PROBLEMS TO SOLVE —
1. Condense the paragraph of the Comet Holmes article that begins "Comet 17P/Holmes showed a remarkable increase" into a bulleted list that keeps its main facts.
2. According to the Comet Holmes article, who rediscovered the comet in 1964, and at what magnitude?
3. Carry on writing the Comet Holmes article from its last sentence.

The Comet Holmes Outburst as an Impact Event

John A Kennewell

Australian Space Academy

PO Box 3 Meckering WA 6405

20 November 2007

Summary

It is proposed that the 2007 October 23 massive brightening of Comet 17P/Holmes was the result of a hypervelocity impact with a main belt asteroid in the size range of 10 metres diameter. Order of magnitude calculations are presented to support this hypothesis.

INTRODUCTION

Comet 17P/Holmes showed a remarkable increase in brightness starting around 23 October 2007. In about 24 hours it increased from a magnitude 17 object to one of magnitude 2.5, a luminosity increase of about half a million [1]. The coma diameter increased at around 500 m s-1, and had attained a size of 2 million km in less than a month [2]. The total brightness remained within one magnitude of the maximum brightness during this time [3]. Both the size of the brightness increase and the growth of the coma are almost unprecedented, and are particularly remarkable considering the distance of the comet from the Sun (about 2.5 A.U.). Cometary outbursts rarely exceed a few magnitudes in brightness and the ejected material velocity is usually at least an order of magnitude less than that observed in this event [4].

DISCOVERY

Edwin Holmes discovered the comet that now carries his name on November 6, 1892. The comet was then visible with the naked eye, probably due to an outburst similar to what we are currently observing, although the angular diameter was then reported as only 5 minutes of arc (in comparison to 30’ as of 20 Nov 2007). Another outburst of brightness was observed in January 1893.

The comet was observed on the next two returns in 1899 and 1906, but was around

magnitude 16 on both occasions. The comet was then ‘lost’ until July 16, 1964 when it was rediscovered by Elizabeth Roamer as a magnitude 19 object. It has been observed on all subsequent returns to perihelion, in each case showing a maximum brightness of around magnitude 17 [5].

PROVIDED INFORMATION —
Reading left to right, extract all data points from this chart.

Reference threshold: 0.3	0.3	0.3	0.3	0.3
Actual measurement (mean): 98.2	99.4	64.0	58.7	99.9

--

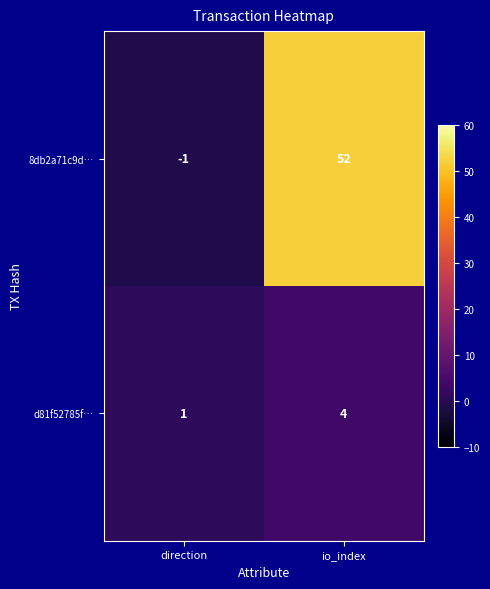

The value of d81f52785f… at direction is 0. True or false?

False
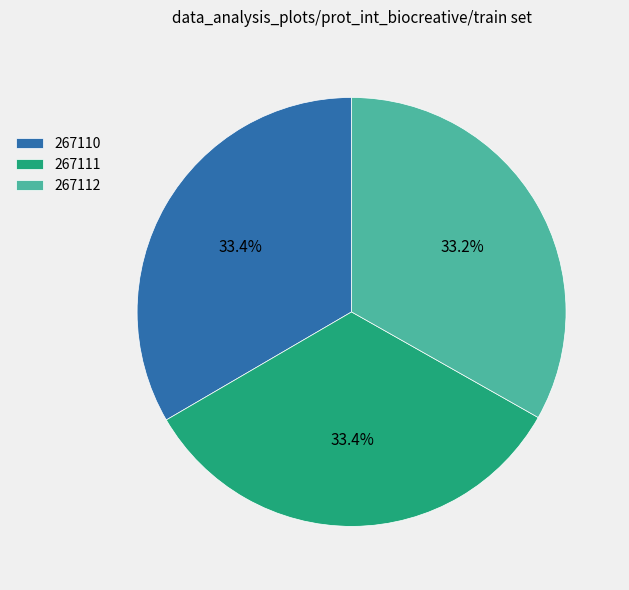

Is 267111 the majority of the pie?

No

--

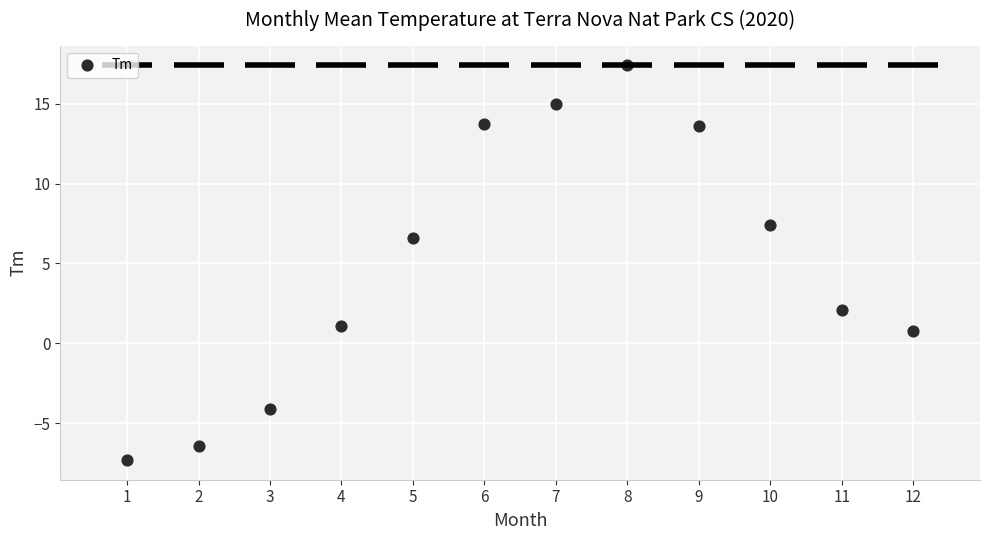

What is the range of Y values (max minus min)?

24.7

LIST OF ANSWERS —
1.
- Comet 17P/Holmes began brightening sharply around 23 October 2007.
- In about 24 hours it went from magnitude 17 to magnitude 2.5, a luminosity increase of about half a million.
- The coma grew at around 500 m s-1 and reached 2 million km in diameter in less than a month.
- Total brightness stayed within one magnitude of the maximum during that time.
- The brightness increase and coma growth are almost unprecedented, especially at the comet's distance of about 2.5 A.U. from the Sun.
- Cometary outbursts rarely exceed a few magnitudes, and ejected material usually moves at least an order of magnitude slower than in this event.

2. Elizabeth Roamer rediscovered it on July 16, 1964, as a magnitude 19 object.

3.
PARAMETERS

The following current orbital elements are given for Comet Holmes by the Minor Planet Center [3]:

Perihelion distance2.05 A.U.

Aphelion distance5.18 A.U.

Semimajor axis3.618 A.U.

Period6.88 years

Eccentricity0.432

Inclination19.1o

Last perihelion passage4 May 2007

An estimate of the comet’s nuclear diameter (using an assumed albedo) gives a figure of 3.5 km [6]. At an average cometary density of 500 kg m-3 this implies a total mass of around 1013 kg .

Because of its possible close proximity to Jupiter during Aphelion, this short period comet is subject to constant perturbation of its orbital elements, and in particular its perihelion and aphelion distances and it period may be changed by several percent several times in the course of a century [5]. It should also be noted that the comet spends an appreciable fraction of its orbital period in the asteroid belt.

At the time of its outburst, the comet was approximately 2.5 A.U. from the Sun and 1.6 A.U. from the Earth. This puts it close to opposition, providing best viewing around midnight. In mid-November the comet appeared to the terrestrial viewer as a fuzzy ball in the constellation of Perseus. It was also around this time that the coma started to show a deviation from circular symmetry, which probably indicates the formation of a tail, as both solar light pressure and the solar wind blow the coma material away from the Sun.

BACKGROUND

The dirty snowball model of a comet originally proposed by Whipple [7] is still the basis of current models but has been modified by observation and analysis, including the directed collision of the NASA Deep Impact spacecraft with comet 9P/Tempel 1. In this model, dust grains are embedded in ices and frozen volatiles. The ratio of solids to volatiles probably varies from comet to comet and may vary with radial distance from the center of the comet nucleus. Estimates of dust to gas seem to vary from 2:1 to 1000:1. In the latter case, the comet will appear much more like a frozen mass of dust or dirt than an iceberg with embedded dust. This has to the idea that some comets might be more accurately described as snowy dirtballs [8].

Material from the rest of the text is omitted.